Ecuador endurece medidas de seguridad en nueve provincias

NewsITe
El presidente de Ecuador, Daniel Noboa, volvió a decretar un estado de excepción por 60 días en nueve provincias del país, en un nuevo intento por contener el avance del crimen organizado y la violencia vinculada al narcotráfico. La medida abarca a las principales ciudades ecuatorianas, Quito y Guayaquil, y a varios territorios estratégicos para las organizaciones criminales.
El estado de excepción, que rige sobre nueve de las 24 provincias, permite la suspensión de derechos constitucionales vinculados a la inviolabilidad del domicilio y de la correspondencia. En la práctica, habilita a las Fuerzas Armadas y a la Policía a ingresar en viviendas sin orden judicial previa y a interceptar comunicaciones, bajo el argumento de agilizar las investigaciones y los operativos contra bandas delictivas.
La decisión se conoció en la víspera del inicio de los feriados de Semana Santa, un período en el que se registra un intenso movimiento interno de turistas. El gobierno busca así reforzar la presencia del Estado en rutas y centros urbanos clave, en un contexto de creciente preocupación social por la inseguridad.
Alcance territorial de la medida
La mayor parte de las provincias afectadas están ubicadas en la franja costera, donde se concentran las rutas del narcotráfico que conectan a productores y carteles internacionales. Entre ellas se encuentran Esmeraldas, fronteriza con Colombia; El Oro, limítrofe con Perú; y Guayas, cuya capital es Guayaquil, uno de los principales puertos de salida de cocaína hacia otros continentes.
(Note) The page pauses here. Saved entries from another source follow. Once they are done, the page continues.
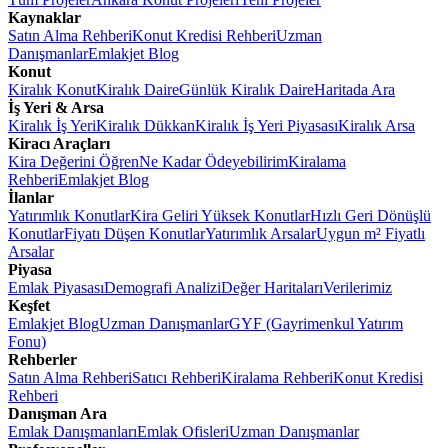
Kaynaklar
Satın Alma Rehberi
Konut Kredisi Rehberi
Uzman
Danışmanlar
Emlakjet Blog
Konut
Kiralık Konut
Kiralık Daire
Günlük Kiralık Daire
Haritada Ara
İş Yeri & Arsa
Kiralık İş Yeri
Kiralık Dükkan
Kiralık İş Yeri Piyasası
Kiralık Arsa
Kiracı Araçları
Kira Değerini Öğren
Ne Kadar Ödeyebilirim
Kiralama
Rehberi
Emlakjet Blog
İlanlar
Yatırımlık Konutlar
Kira Geliri Yüksek Konutlar
Hızlı Geri Dönüşlü
Konutlar
Fiyatı Düşen Konutlar
Yatırımlık Arsalar
Uygun m² Fiyatlı
Arsalar
Piyasa
Emlak Piyasası
Demografi Analizi
Değer Haritaları
Verilerimiz
Keşfet
Emlakjet Blog
Uzman Danışmanlar
GYF (Gayrimenkul Yatırım
Fonu)
Rehberler
Satın Alma Rehberi
Satıcı Rehberi
Kiralama Rehberi
Konut Kredisi
Rehberi
Danışman Ara
Emlak Danışmanları
Emlak Ofisleri
Uzman Danışmanlar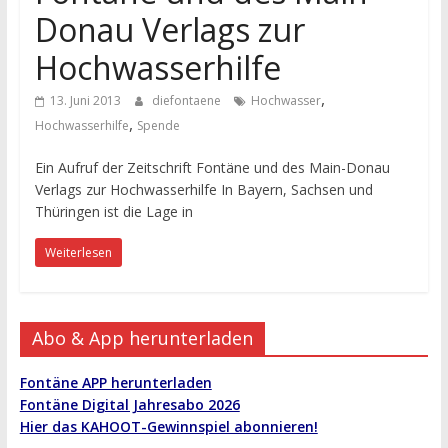
Donau Verlags zur
Hochwasserhilfe
,
13. Juni 2013
diefontaene
Hochwasser
,
Hochwasserhilfe
Spende
Ein Aufruf der Zeitschrift Fontäne und des Main-Donau
Verlags zur Hochwasserhilfe In Bayern, Sachsen und
Thüringen ist die Lage in
Weiterlesen
Abo & App herunterladen
Fontäne APP herunterladen
Fontäne Digital Jahresabo 2026
Hier das KAHOOT-Gewinnspiel abonnieren!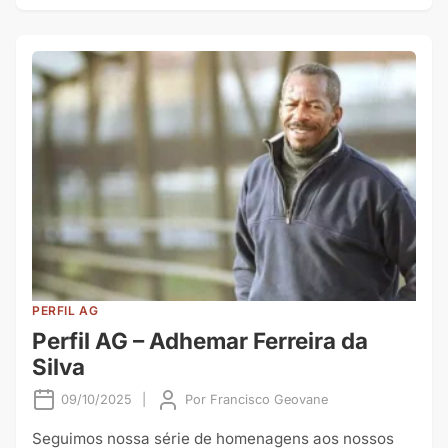
PERFIL AG
Perfil AG – Adhemar Ferreira da
Silva
09/10/2025
|
Por
Francisco Geovane
Seguimos nossa série de homenagens aos nossos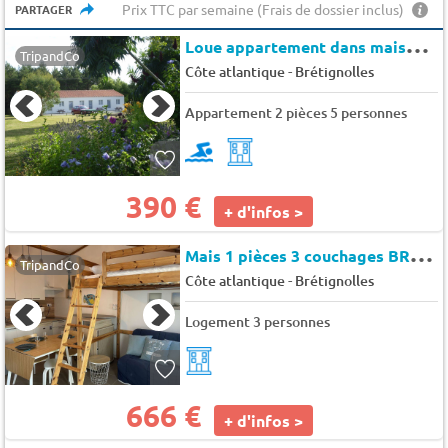
Prix TTC par semaine (Frais de dossier inclus)
PARTAGER
L
oue appartement dans maison vendéenne de plain-pied.
TripandCo
-
Côte atlantique
Brétignolles
Appartement 2 pièces 5 personnes
390 €
+ d'infos >
M
ais 1 pièces 3 couchages BRETIGNOLLES SUR MER - Fermes marines
TripandCo
-
Côte atlantique
Brétignolles
Logement 3 personnes
666 €
+ d'infos >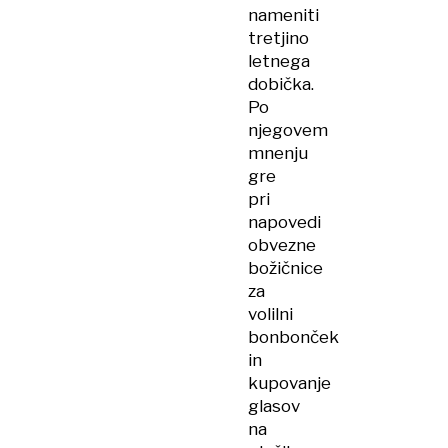
nameniti
tretjino
letnega
dobička.
Po
njegovem
mnenju
gre
pri
napovedi
obvezne
božičnice
za
volilni
bonbonček
in
kupovanje
glasov
na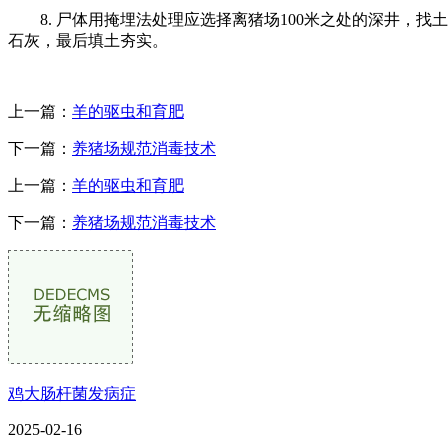
8. 尸体用掩埋法处理应选择离猪场100米之处的深井，找
石灰，最后填土夯实。
上一篇：
羊的驱虫和育肥
下一篇：
养猪场规范消毒技术
上一篇：
羊的驱虫和育肥
下一篇：
养猪场规范消毒技术
鸡大肠杆菌发病症
2025-02-16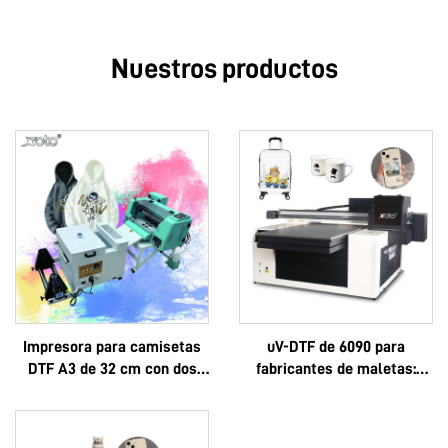
Nuestros productos
Impresora para camisetas
uV-DTF de 6090 para
DTF A3 de 32 cm con dos
fabricantes de maletas:
cabezales XP600 y
logotipo personalizado, lujo,
cabezales i1600A1
multifuncional, Epson 3D,
alta calidad, OEM, gran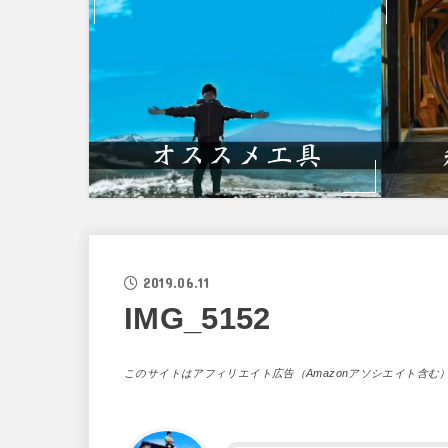
2019.06.11
IMG_5152
このサイトはアフィリエイト広告（Amazonアソシエイト含む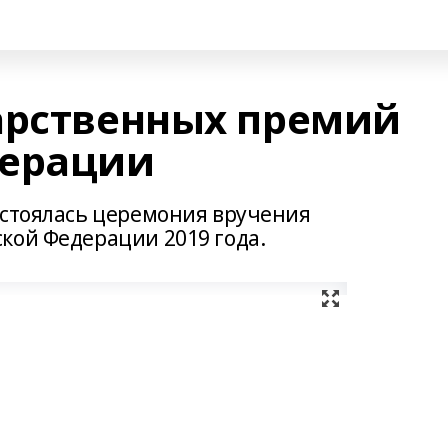
арственных премий
дерации
остоялась церемония вручения
кой Федерации 2019 года.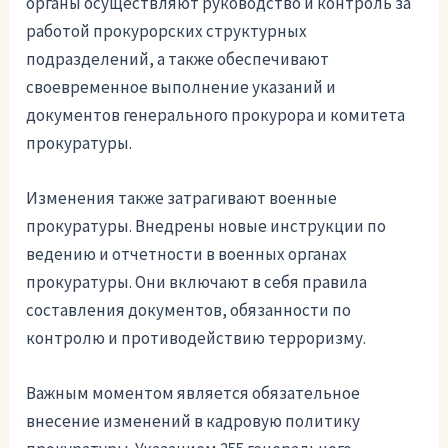
органы осуществляют руководство и контроль за
работой прокурорских структурных
подразделений, а также обеспечивают
своевременное выполнение указаний и
документов генерального прокурора и комитета
прокуратуры.
Изменения также затрагивают военные
прокуратуры. Внедрены новые инструкции по
ведению и отчетности в военных органах
прокуратуры. Они включают в себя правила
составления документов, обязанности по
контролю и противодействию терроризму.
Важным моментом является обязательное
внесение изменений в кадровую политику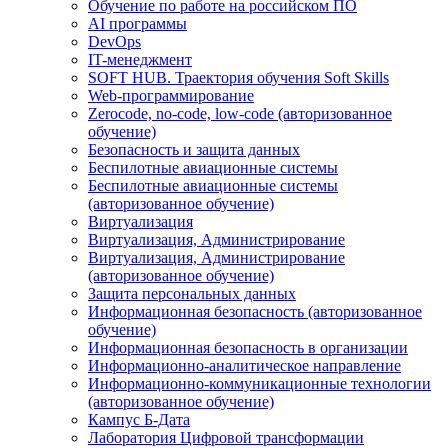
Обучение по работе на российском ПО
AI программы
DevOps
IT-менеджмент
SOFT HUB. Траектория обучения Soft Skills
Web-программирование
Zerocode, no-code, low-code (авторизованное
обучение)
Безопасность и защита данных
Беспилотные авиационные системы
Беспилотные авиационные системы
(авторизованное обучение)
Виртуализация
Виртуализация, Администрирование
Виртуализация, Администрирование
(авторизованное обучение)
Защита персональных данных
Информационная безопасность (авторизованное
обучение)
Информационная безопасность в организации
Информационно-аналитическое направление
Информационно-коммуникационные технологии
(авторизованное обучение)
Кампус Б-Дата
Лаборатория Цифровой трансформации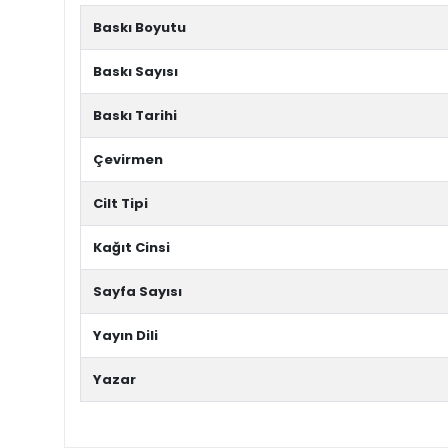
Baskı Boyutu
Baskı Sayısı
Baskı Tarihi
Çevirmen
Cilt Tipi
Kağıt Cinsi
Sayfa Sayısı
Yayın Dili
Yazar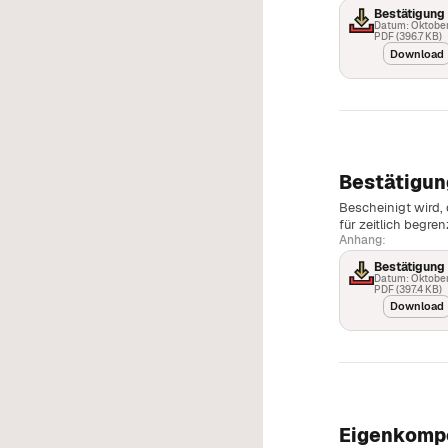
Bestätigung
Datum: Oktober
PDF (396.7 KB)
Download
Bestätigun
Bescheinigt wird, 
für zeitlich begre
Anhang:
Bestätigung 
Datum: Oktober
PDF (397.4 KB)
Download
Eigenkomp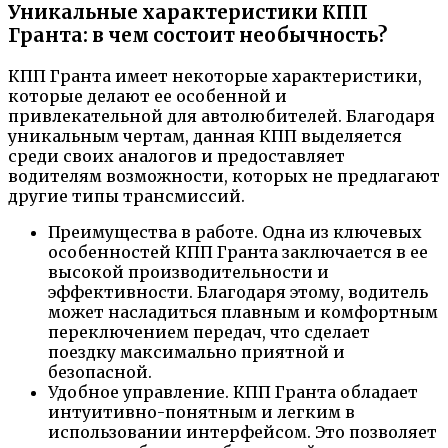
Уникальные характеристики КПП
Гранта: в чем состоит необычность?
КПП Гранта имеет некоторые характеристики,
которые делают ее особенной и
привлекательной для автолюбителей. Благодаря
уникальным чертам, данная КПП выделяется
среди своих аналогов и предоставляет
водителям возможности, которых не предлагают
другие типы трансмиссий.
Преимущества в работе. Одна из ключевых
особенностей КПП Гранта заключается в ее
высокой производительности и
эффективности. Благодаря этому, водитель
может насладиться плавным и комфортным
переключением передач, что сделает
поездку максимально приятной и
безопасной.
Удобное управление. КПП Гранта обладает
интуитивно-понятным и легким в
использовании интерфейсом. Это позволяет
También están bajo estado de excepción Manabí, Santa Elena, Los Ríos y Santo Domingo de los Tsáchilas, todas con fuerte presencia de organizaciones delictivas que disputan el control de territorios, puertos y centros logísticos. A estas se suma Pichincha, donde se encuentra Quito, y Sucumbíos, en la Amazonía, otra zona sensible por su cercanía a Colombia.
Crimen organizado y cooperación internacional
En los últimos años, Ecuador dejó de ser visto sólo como un país de tránsito para convertirse en un punto clave de almacenamiento y salida de cargamentos de cocaína producida principalmente en Colombia. Desde los muelles ecuatorianos, los envíos tienen como principales destinos Europa y Estados Unidos, lo que elevó el interés y la presencia de grandes organizaciones criminales.
- Las bandas locales se disputan el control de puertos y corredores viales estratégicos.
- Las ciudades de Guayaquil y Quito concentran buena parte de los hechos de violencia asociados a estas disputas.
- Las provincias fronterizas operan como zona de enlace con grupos armados de Colombia y Perú.
En Sucumbíos, recientemente las Fuerzas Armadas ecuatorianas realizaron operativos con apoyo de Estados Unidos contra supuestos campamentos de los Comandos de la Frontera, una facción disidente de la antigua guerrilla de las FARC. Este tipo de acciones se enmarca en una política de mayor cooperación internacional para enfrentar al narcotráfico y a las estructuras transnacionales del crimen.
El gobierno de Noboa sostiene que estas medidas excepcionales son necesarias para recuperar el control del territorio frente a organizaciones cada vez más armadas y sofisticadas.
Sin embargo, organismos de derechos humanos y sectores políticos opositores advierten sobre el riesgo de que la reiteración de estados de excepción termine normalizando la restricción de libertades civiles sin resolver de fondo las causas de la violencia, como la desigualdad social, la debilidad institucional y la penetración del narco en las estructuras del Estado.
Mientras tanto, la población ecuatoriana afronta un nuevo período de controles reforzados, patrullajes militares y limitaciones a ciertas garantías constitucionales, en un país que busca un equilibrio difícil entre seguridad y respeto por los derechos fundamentales.